Após este sucesso, organiza-se a fábrica da Vila de Melo, contra­tada por Filipe Cardona (23), com João da Fonseca de Magalhães, sargento-mór da comarca, em superintendente.
Esta concessão, já anteriormente requerida, fora obstruída pelos contratadores da Covilhã, com o fundamento de recair na área reser­vada ao seu contrato, argumento semelhante ao que opuseram a Pe­dro da Cunha.
A certeza da prosperidade desta realização deriva do facto de, em 1681, trabalhar com sete teares. As cláusulas obrígacíonaís, privilégios e isenções regulavam-se pelos termos do contrato da Covilhã.
Combatida no meio, certamente pelos pequenos mercadores e fabricantes, conseguiu ultrapassar as dificuldades, a ponto de Vilas Boas lhe augurar boa fortuna.
A posição geográfica de Melo assemelhava-se à da Covilhã e na Vila mourejava uma vasta colónia de mercadores cristãos novos que lhe assegurava o desenvolvimento do comércio.
Contudo, nem a Covilhã nem Melo, na sua dependência, basta­vam ao abastecimento do país, em sarjas e baetas, a ponto de poder dispensar-se o pano inglês, pois tendo o Conde da Ericeira mandado inquirir das possibilidades de produção de ambas as Vilas concluiu que não atingiria as três mil peças anuais. Ora as necessidades orça­vam por seis mil.
Como a competência de Vilas Boas se impusera definitivamente aos olhos do Vedor da Fazenda, coube ao magistrado lançar, na Vila de Manteigas, os alicerces duma nova fábrica. Também esta Vila oferecia boas condições de florescimento: lenhas abundantes, boas águas e, sobretudo, um aglomerado populacional de 700 vizinhos, consagrados inteiramente ao mester dos panos.
Uma vez nessa Vila, convocou os mercadores e fabricantes à Câmara e expôs-lhes o plano. Mais do que simples projecto levava­-lhes os resultados práticos, colhidos na Covilhã. Mas eles, afer­rados à sua técnica antiquada, perderam-se a discutir os privilégios daquela Vila e a pretender diminuí-los em favor duma hipotética empresa. Os contratadores da Covilhã decidiram sair-lhes ao ca­minho, conhecedores da vantagem do negócio, e, sem mais dilações, organizaram eles próprios a fábrica de Manteigas, certamente custodiados pelo mesmo Juiz de Fora.
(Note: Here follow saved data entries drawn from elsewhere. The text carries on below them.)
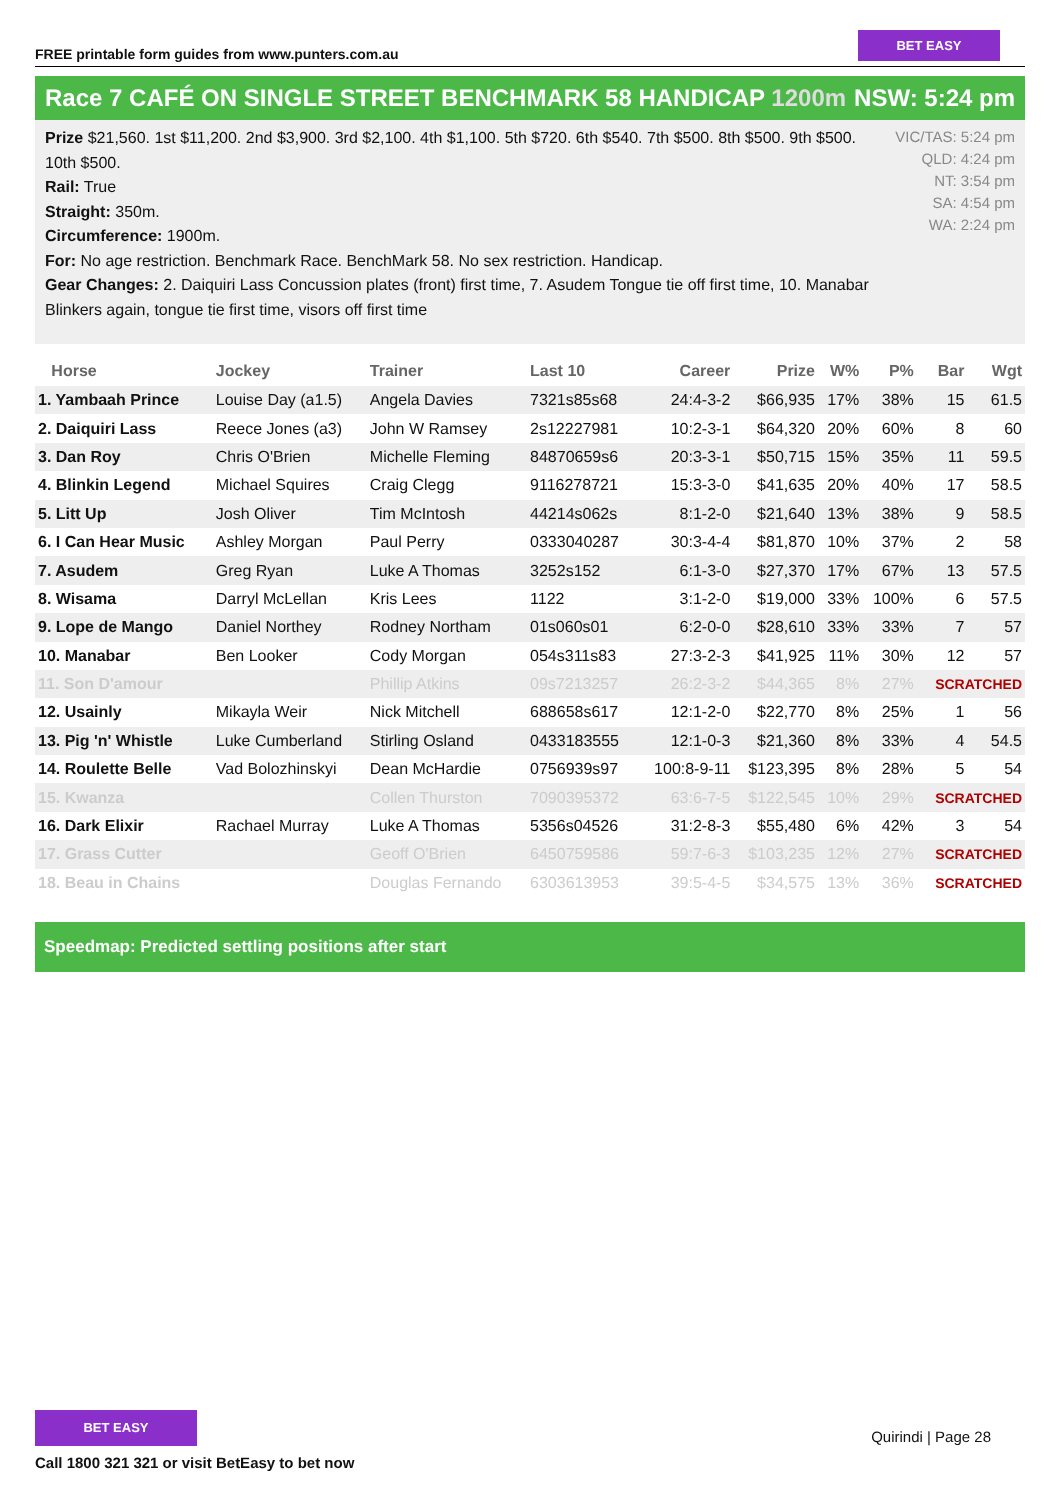FREE printable form guides from www.punters.com.au
BET EASY
Race 7 CAFÉ ON SINGLE STREET BENCHMARK 58 HANDICAP 1200m
NSW: 5:24 pm
Prize $21,560. 1st $11,200. 2nd $3,900. 3rd $2,100. 4th $1,100. 5th $720. 6th $540. 7th $500. 8th $500. 9th $500. 10th $500.
Rail: True
Straight: 350m.
Circumference: 1900m.
For: No age restriction. Benchmark Race. BenchMark 58. No sex restriction. Handicap.
Gear Changes: 2. Daiquiri Lass Concussion plates (front) first time, 7. Asudem Tongue tie off first time, 10. Manabar Blinkers again, tongue tie first time, visors off first time
VIC/TAS: 5:24 pm
QLD: 4:24 pm
NT: 3:54 pm
SA: 4:54 pm
WA: 2:24 pm
| Horse | Jockey | Trainer | Last 10 | Career | Prize | W% | P% | Bar | Wgt |
| --- | --- | --- | --- | --- | --- | --- | --- | --- | --- |
| 1. Yambaah Prince | Louise Day (a1.5) | Angela Davies | 7321s85s68 | 24:4-3-2 | $66,935 | 17% | 38% | 15 | 61.5 |
| 2. Daiquiri Lass | Reece Jones (a3) | John W Ramsey | 2s12227981 | 10:2-3-1 | $64,320 | 20% | 60% | 8 | 60 |
| 3. Dan Roy | Chris O'Brien | Michelle Fleming | 84870659s6 | 20:3-3-1 | $50,715 | 15% | 35% | 11 | 59.5 |
| 4. Blinkin Legend | Michael Squires | Craig Clegg | 9116278721 | 15:3-3-0 | $41,635 | 20% | 40% | 17 | 58.5 |
| 5. Litt Up | Josh Oliver | Tim McIntosh | 44214s062s | 8:1-2-0 | $21,640 | 13% | 38% | 9 | 58.5 |
| 6. I Can Hear Music | Ashley Morgan | Paul Perry | 0333040287 | 30:3-4-4 | $81,870 | 10% | 37% | 2 | 58 |
| 7. Asudem | Greg Ryan | Luke A Thomas | 3252s152 | 6:1-3-0 | $27,370 | 17% | 67% | 13 | 57.5 |
| 8. Wisama | Darryl McLellan | Kris Lees | 1122 | 3:1-2-0 | $19,000 | 33% | 100% | 6 | 57.5 |
| 9. Lope de Mango | Daniel Northey | Rodney Northam | 01s060s01 | 6:2-0-0 | $28,610 | 33% | 33% | 7 | 57 |
| 10. Manabar | Ben Looker | Cody Morgan | 054s311s83 | 27:3-2-3 | $41,925 | 11% | 30% | 12 | 57 |
| 11. Son D'amour | | Phillip Atkins | 09s7213257 | 26:2-3-2 | $44,365 | 8% | 27% | SCRATCHED | |
| 12. Usainly | Mikayla Weir | Nick Mitchell | 688658s617 | 12:1-2-0 | $22,770 | 8% | 25% | 1 | 56 |
| 13. Pig 'n' Whistle | Luke Cumberland | Stirling Osland | 0433183555 | 12:1-0-3 | $21,360 | 8% | 33% | 4 | 54.5 |
| 14. Roulette Belle | Vad Bolozhinskyi | Dean McHardie | 0756939s97 | 100:8-9-11 | $123,395 | 8% | 28% | 5 | 54 |
| 15. Kwanza | | Collen Thurston | 7090395372 | 63:6-7-5 | $122,545 | 10% | 29% | SCRATCHED | |
| 16. Dark Elixir | Rachael Murray | Luke A Thomas | 5356s04526 | 31:2-8-3 | $55,480 | 6% | 42% | 3 | 54 |
| 17. Grass Cutter | | Geoff O'Brien | 6450759586 | 59:7-6-3 | $103,235 | 12% | 27% | SCRATCHED | |
| 18. Beau in Chains | | Douglas Fernando | 6303613953 | 39:5-4-5 | $34,575 | 13% | 36% | SCRATCHED | |
Speedmap: Predicted settling positions after start
BET EASY
Call 1800 321 321 or visit BetEasy to bet now
Quirindi | Page 28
Levaram oficiais e instrumentos, elegeram feitores e meirinho e, instalados, abriram uma fabricação de baetas e sarjas cujos resultados excederam os da Covilhã.
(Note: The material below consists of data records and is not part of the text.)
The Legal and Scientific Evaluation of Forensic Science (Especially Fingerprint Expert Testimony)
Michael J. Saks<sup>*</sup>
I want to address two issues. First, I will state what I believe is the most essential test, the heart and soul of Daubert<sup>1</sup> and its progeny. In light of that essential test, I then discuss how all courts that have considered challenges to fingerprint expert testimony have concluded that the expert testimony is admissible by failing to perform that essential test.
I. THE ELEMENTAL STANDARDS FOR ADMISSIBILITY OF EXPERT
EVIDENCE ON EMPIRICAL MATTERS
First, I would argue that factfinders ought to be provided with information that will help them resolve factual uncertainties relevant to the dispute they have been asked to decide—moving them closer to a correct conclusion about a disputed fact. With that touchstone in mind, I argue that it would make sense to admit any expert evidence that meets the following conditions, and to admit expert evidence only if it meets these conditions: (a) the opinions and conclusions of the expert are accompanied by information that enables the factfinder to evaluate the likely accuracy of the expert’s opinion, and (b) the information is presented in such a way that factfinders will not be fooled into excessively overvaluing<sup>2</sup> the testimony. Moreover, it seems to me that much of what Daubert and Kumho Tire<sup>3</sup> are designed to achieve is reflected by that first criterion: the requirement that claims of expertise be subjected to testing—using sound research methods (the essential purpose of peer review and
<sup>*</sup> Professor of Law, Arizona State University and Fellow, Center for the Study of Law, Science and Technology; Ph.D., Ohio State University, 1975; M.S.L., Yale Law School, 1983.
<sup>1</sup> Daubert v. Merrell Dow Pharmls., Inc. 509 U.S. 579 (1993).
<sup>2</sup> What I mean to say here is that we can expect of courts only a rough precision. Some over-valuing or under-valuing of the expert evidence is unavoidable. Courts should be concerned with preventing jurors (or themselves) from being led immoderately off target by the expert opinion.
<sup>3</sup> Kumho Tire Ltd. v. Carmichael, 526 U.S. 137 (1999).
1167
Montaram quatro teares e os novos oficiais aprenderam tão fà­cilmente a nova técnica que, iniciados os trabalhos, nos primeiros dias de Abril de 1680, um mês depois, quando Vilas Boas voltou a vi­sitar essa Vila, maravilhou-se do progresso atingido.
Nesta obra de Manteigas compartilhava do êxito o superinten­dente João Leitão Teles (24), mas os paneíros da Vila não lhe deixaram murchar os louros porque, aconselhados do Capitão-Mór, tenta­ram concorrer com outra fábrica de grande número de teares. Nem o Príncipe nem o Conde se deixaram embair pelo estratagema, escar­mentados pelo alheamento do convite anterior e certos de que tudo o que ofereciam agora era mais fruto do ódio ao superintendente do que desejo de servir a economia do Reino.
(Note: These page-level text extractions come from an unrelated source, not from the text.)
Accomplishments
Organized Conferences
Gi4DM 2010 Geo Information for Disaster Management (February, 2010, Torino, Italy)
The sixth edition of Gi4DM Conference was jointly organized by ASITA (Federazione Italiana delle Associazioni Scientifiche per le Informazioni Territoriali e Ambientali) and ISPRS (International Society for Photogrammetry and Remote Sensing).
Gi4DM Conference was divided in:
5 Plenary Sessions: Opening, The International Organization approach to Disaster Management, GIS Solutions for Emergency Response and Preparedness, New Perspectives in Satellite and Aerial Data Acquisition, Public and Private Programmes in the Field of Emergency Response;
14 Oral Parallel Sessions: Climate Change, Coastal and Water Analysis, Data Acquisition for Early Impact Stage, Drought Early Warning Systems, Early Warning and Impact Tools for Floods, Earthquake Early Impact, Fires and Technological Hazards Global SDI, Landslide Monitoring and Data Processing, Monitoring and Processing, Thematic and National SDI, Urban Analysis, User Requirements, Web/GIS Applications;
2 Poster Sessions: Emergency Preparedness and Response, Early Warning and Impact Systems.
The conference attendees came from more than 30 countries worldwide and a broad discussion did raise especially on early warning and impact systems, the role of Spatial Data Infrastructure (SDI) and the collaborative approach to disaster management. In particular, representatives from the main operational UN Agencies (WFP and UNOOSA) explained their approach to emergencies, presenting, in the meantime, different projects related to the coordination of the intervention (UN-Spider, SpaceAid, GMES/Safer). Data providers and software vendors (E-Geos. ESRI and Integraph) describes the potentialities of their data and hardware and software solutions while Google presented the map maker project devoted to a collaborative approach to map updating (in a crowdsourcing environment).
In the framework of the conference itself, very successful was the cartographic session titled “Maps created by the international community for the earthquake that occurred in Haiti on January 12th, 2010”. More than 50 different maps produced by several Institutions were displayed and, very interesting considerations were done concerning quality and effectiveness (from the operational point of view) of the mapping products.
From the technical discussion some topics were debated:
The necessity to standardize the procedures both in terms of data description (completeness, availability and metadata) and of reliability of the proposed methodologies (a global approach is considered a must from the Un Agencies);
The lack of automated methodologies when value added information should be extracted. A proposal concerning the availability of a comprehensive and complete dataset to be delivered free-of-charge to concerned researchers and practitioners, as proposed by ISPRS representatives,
Novas preocupações assaltaram a obra do Conde da Ericeira na primavera de 1680.
Os ingleses, conscíentes já da ameaça dessa obra de fomento, começaram a utilízar uma arma nova que, no futuro, iria ser largamente manejada pelas grandes organizações económicas contra a concorrência: baixaram repentinamente o valor das suas baetas e esperaram que a falta de dinheiro e o pânico desorientassem e levassem à ruína a nossa indústria nascente. Durou a manobra dois me­ses, mas, durante eles, os panos portugueses continuaram a ven­der-se ao preço anteriormente estabelecido, porque o público com­preendeu o sentido da luta que se travava. Por outro lado, os ingleses esqueciam que dois dos contratadores da Covilhã, André Nunes e Jorge Fróis eram cristãos novos e, como tais, não os intimidavam essas armas.
A fábrica da Covilhã, com 14 teares, conseguia assim ultrapassar mais esta barreira que lhe opusera o génio inglês.
Entretanto a sombra do motim vinha escurecer de novo o Céu. Preparam-no antecipadamente vários panfletos e secundava-o do púlpito a voz dum franciscano.
Desta vez, antes que a tempestade desabasse, fez D. Pedro ocupar a Vila por um troço de gente de guerra da praça de Penamacor, sob o comando do Mestre de Campo, Sebastião de Elvas Leitão.
Aflitos, os vereadores ajuntaram a Câmara e escreveram ao Príncipe para que aliviasse a Vila do encargo e do opróbrio de sus­tentar soldados ocupantes, porque para vergonha dos transgressores do exclusivo bastava já o vexame infligido à Vila. Enviaram por isso a Lisboa uma embaixada, saindo eleito, para ela, o próprio Juíz de fora e Conservador da Fábrica. Pretendeu fugir ao encargo, mas al­guém do congresso municipal lhe gritou que não devia escusar-se a servir o povo, nesta emergência, quem lhe comia há três anos as rendas e os benefícios.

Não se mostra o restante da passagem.